From sinking balconies to a lack of insulation and adequate bathrooms, contractor McClain and electrician Latterman dove into the project.
They knew what they were getting into, McClain said, and now after 11 years the inn is for sale and hopefully will go to someone who will appreciate the history within.
At one time, Latterman said the inn operated with the traditional American Plan and featured tennis courts, a dance hall — where traveling bands performed — and an ice cream parlor, the latter two operating in the unused barn-like structure on the premises.
“There’s still a lot of people who appreciate the historically accurate place,” she said. “It’s a totally different experience than staying in a big box inn, or general vacation spot.”
And it was that experience that attracted Sondra Gawlikowski.
The Philadelphia woman was at the inn setting up for her Sept. 7 wedding, and said the lakefront business always was her family’s vacation spot.
“It’s a nostalgic thing. My fiancé — Andrew Zabroske — and I got engaged up here,” she said. “We wouldn’t imagine getting married anywhere else.”
Nancy Martin Pratt, co-owner of The Waldheim on Big Moose Lake, said she’s the third generation of her family to manage the business, which still operates on the American Plan — featuring three meals a day, lodging, maid service and a camp picnic mid-week.
They also have a “fire boy” who comes to each cottage and lights a fire in the fireplace each morning, Pratt said.
“We’re kind of at the end of the road, so it’s kind of a destination spot,” she said. “We’ve watched other businesses come and go, and I don’t know, it’s a miracle, I guess.”
Pratt said her family — the Martins — have owned the establishment, which features 17 cottages, since 1904 and have maintained a loyal customer base.
Plus, her family’s dedication also keeps The Waldheim in business.
“I think they come to value what we stand for, which is family,” Pratt said. “Our family, but also the connection with other families who have come for years.”

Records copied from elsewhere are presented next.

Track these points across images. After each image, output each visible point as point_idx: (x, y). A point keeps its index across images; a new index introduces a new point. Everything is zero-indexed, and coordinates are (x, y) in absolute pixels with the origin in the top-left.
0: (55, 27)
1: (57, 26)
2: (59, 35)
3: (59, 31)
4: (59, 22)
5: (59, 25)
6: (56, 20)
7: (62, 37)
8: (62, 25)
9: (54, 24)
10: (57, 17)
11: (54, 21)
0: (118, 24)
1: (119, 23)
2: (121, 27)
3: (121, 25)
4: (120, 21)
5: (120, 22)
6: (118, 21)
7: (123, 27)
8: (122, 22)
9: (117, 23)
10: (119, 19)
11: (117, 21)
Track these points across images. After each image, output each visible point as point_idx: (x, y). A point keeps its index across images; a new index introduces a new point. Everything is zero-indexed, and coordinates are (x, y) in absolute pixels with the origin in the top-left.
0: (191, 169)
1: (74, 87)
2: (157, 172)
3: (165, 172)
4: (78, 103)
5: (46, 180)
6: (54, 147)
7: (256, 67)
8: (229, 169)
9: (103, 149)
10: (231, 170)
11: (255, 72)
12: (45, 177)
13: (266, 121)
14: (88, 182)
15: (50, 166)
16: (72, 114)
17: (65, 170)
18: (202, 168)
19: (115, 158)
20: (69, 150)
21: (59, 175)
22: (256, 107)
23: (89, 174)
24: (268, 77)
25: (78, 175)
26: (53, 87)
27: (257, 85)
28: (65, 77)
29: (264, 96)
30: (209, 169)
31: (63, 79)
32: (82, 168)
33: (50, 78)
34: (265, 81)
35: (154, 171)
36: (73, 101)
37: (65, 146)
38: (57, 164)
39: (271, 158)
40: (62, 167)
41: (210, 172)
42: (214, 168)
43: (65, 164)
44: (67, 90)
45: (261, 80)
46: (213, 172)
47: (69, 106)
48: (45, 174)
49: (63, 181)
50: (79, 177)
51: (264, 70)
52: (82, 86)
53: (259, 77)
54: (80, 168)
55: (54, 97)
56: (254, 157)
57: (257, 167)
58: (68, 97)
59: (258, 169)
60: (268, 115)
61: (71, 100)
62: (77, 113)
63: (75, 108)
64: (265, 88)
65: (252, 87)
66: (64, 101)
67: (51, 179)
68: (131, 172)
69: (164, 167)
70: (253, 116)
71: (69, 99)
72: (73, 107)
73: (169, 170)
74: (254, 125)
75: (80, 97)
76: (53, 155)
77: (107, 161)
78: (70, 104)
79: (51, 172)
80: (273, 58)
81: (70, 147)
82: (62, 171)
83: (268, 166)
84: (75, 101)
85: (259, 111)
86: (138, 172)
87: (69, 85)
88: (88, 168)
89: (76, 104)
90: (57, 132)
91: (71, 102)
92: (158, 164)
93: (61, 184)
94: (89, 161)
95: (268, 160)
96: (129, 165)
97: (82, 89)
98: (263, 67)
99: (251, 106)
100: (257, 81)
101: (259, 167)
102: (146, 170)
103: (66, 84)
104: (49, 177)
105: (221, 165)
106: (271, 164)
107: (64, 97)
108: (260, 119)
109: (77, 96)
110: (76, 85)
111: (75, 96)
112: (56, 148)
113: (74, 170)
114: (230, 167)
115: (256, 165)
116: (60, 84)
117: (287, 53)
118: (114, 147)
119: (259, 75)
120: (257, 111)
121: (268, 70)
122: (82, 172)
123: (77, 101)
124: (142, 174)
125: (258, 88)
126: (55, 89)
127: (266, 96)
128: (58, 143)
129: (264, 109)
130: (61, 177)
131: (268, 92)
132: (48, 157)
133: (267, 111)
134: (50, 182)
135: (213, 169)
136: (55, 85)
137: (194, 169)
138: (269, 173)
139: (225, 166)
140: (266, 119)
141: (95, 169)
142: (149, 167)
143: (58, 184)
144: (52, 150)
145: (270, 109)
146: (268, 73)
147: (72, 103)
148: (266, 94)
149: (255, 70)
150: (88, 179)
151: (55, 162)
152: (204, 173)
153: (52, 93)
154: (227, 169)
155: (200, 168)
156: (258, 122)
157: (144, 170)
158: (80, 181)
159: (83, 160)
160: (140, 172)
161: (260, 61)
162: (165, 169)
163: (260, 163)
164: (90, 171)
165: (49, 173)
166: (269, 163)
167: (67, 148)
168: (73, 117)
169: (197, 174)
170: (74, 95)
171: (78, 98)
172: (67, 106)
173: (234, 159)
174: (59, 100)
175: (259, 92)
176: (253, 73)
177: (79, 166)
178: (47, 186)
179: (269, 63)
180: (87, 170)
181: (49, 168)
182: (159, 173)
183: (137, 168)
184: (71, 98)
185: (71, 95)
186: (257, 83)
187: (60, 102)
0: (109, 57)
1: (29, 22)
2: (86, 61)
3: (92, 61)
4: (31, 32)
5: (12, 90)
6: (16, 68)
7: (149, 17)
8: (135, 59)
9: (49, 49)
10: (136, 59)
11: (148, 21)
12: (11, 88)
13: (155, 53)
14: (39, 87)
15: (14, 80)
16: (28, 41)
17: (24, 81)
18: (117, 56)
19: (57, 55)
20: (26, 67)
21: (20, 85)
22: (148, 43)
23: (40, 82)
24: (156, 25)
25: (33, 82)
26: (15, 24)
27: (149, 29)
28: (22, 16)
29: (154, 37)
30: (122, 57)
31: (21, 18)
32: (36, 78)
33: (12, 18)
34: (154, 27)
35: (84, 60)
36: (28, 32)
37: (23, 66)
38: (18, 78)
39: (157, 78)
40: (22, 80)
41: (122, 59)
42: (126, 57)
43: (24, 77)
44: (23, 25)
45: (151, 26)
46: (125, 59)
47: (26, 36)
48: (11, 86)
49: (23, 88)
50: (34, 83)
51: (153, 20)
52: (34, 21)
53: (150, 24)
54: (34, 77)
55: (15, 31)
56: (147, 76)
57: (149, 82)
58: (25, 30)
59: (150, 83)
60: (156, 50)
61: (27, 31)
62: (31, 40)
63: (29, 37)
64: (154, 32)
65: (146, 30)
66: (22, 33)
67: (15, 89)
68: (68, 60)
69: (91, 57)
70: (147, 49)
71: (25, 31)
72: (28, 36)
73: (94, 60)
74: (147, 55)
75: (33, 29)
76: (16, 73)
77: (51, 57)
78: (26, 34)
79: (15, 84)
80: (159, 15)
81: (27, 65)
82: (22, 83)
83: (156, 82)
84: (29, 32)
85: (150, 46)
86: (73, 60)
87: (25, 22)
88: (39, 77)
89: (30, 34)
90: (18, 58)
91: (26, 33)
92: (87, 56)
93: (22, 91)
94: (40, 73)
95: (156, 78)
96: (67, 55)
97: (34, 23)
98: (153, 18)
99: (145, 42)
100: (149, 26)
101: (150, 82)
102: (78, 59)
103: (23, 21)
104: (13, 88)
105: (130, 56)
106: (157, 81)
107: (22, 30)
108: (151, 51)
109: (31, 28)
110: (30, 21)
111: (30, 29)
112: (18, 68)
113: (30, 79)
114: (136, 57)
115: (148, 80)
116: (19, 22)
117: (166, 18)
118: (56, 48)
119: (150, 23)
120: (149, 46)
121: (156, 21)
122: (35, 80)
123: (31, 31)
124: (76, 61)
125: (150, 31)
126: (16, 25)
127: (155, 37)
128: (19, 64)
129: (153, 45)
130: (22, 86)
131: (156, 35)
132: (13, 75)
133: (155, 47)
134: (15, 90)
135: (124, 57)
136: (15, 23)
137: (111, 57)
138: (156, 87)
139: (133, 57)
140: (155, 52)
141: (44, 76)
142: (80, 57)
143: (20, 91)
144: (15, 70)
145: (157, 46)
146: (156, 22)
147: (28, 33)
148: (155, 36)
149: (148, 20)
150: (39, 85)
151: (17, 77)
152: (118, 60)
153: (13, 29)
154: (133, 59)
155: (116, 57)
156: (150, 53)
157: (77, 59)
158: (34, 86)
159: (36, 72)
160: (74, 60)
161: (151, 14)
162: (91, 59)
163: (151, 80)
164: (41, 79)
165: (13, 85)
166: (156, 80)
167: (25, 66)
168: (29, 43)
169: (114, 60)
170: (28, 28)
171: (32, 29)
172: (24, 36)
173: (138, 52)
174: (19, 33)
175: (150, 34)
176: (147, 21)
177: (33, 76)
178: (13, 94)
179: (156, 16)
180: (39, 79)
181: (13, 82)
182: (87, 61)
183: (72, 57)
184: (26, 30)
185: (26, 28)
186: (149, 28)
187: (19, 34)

There is a lot of family tradition with inns still in operation, Engelhart said, which is a key distinction between them and the “homogenized” places you can stay, no matter where you are in the country.
“People are seeking out places that are distinct, that are different, that are intimate, that are unusual,” he said. “I think that’s part of what the appeal of these places is. Hopefully (they) only continue to be more sought out.”